■ Material for the task ■
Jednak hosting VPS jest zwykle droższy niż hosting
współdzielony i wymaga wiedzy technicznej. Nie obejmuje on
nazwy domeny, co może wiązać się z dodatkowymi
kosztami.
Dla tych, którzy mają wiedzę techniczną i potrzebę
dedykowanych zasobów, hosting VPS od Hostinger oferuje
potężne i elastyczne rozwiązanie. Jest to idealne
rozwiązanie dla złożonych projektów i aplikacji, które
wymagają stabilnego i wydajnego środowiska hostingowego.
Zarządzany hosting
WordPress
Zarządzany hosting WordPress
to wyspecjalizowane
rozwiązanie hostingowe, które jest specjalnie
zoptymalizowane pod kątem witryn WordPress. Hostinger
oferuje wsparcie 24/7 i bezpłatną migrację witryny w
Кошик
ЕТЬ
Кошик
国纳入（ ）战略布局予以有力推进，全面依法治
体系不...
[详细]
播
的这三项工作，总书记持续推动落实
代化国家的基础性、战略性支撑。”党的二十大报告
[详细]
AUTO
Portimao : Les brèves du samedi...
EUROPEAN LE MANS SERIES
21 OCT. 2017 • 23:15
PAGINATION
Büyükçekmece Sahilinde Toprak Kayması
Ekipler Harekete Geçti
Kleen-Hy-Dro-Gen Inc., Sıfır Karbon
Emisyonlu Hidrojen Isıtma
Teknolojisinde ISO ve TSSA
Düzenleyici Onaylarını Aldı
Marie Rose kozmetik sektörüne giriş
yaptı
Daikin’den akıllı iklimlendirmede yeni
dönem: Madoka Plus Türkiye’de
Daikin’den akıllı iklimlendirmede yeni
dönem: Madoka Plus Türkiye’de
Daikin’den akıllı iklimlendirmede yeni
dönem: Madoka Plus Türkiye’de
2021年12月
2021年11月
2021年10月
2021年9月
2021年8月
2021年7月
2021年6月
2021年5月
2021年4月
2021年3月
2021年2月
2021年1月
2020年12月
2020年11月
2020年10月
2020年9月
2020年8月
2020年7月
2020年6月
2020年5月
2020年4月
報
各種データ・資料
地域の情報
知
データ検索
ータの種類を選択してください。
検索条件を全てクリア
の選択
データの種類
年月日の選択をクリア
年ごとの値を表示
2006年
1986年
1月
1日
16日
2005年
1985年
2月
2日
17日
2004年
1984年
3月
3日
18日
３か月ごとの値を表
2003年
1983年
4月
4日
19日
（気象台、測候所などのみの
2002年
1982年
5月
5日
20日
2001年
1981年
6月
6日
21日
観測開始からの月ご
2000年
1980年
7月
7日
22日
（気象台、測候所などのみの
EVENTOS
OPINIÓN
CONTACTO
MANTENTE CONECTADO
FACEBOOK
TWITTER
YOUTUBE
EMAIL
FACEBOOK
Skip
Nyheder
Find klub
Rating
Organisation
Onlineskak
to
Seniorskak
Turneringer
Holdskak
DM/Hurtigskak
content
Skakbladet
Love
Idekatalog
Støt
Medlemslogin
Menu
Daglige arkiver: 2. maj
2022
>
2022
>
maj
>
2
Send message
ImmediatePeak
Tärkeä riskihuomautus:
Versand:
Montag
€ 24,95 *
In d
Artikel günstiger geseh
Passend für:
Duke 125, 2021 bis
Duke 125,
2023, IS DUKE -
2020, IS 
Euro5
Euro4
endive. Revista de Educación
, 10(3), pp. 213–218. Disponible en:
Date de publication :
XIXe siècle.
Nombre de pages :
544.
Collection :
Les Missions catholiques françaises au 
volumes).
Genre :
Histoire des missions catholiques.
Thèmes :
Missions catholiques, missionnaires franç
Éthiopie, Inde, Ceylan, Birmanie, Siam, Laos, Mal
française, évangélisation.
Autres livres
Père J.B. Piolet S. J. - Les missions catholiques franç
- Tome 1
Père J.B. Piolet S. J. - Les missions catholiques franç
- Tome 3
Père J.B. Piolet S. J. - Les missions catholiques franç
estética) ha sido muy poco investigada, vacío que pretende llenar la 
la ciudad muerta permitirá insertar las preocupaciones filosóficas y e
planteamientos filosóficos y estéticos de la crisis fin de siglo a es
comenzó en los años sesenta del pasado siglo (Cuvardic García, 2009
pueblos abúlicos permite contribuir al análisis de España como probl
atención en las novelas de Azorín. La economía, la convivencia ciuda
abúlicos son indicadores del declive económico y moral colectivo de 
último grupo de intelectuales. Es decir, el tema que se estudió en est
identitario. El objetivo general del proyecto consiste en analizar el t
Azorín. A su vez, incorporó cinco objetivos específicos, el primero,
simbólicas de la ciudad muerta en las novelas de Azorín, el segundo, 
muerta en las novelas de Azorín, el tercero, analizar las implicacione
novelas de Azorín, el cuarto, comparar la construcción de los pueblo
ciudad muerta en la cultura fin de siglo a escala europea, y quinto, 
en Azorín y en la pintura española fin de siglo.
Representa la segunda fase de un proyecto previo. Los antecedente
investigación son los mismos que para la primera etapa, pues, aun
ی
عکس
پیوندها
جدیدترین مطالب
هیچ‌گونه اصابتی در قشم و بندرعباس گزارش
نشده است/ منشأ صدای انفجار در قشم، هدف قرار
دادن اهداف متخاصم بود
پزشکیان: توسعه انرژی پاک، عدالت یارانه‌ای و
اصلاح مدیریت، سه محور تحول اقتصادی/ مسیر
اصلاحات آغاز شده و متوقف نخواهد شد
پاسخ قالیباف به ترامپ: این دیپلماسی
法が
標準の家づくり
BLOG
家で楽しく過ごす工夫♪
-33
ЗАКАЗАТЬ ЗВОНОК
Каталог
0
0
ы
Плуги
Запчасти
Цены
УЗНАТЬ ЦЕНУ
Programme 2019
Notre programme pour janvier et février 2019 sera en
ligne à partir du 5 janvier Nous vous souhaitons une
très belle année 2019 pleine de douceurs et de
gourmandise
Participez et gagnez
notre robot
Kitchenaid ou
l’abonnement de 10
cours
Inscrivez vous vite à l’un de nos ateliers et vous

■ Work instruction ■
Please convert the lines from the start of the listing through the line containing "Zarządzany hosting WordPress" into a JSON list of strings, one string per line, leaving out blank lines.

■ Solution ■
[
  "Jednak hosting VPS jest zwykle droższy niż hosting",
  "współdzielony i wymaga wiedzy technicznej. Nie obejmuje on",
  "nazwy domeny, co może wiązać się z dodatkowymi",
  "kosztami.",
  "Dla tych, którzy mają wiedzę techniczną i potrzebę",
  "dedykowanych zasobów, hosting VPS od Hostinger oferuje",
  "potężne i elastyczne rozwiązanie. Jest to idealne",
  "rozwiązanie dla złożonych projektów i aplikacji, które",
  "wymagają stabilnego i wydajnego środowiska hostingowego.",
  "Zarządzany hosting",
  "WordPress",
  "Zarządzany hosting WordPress"
]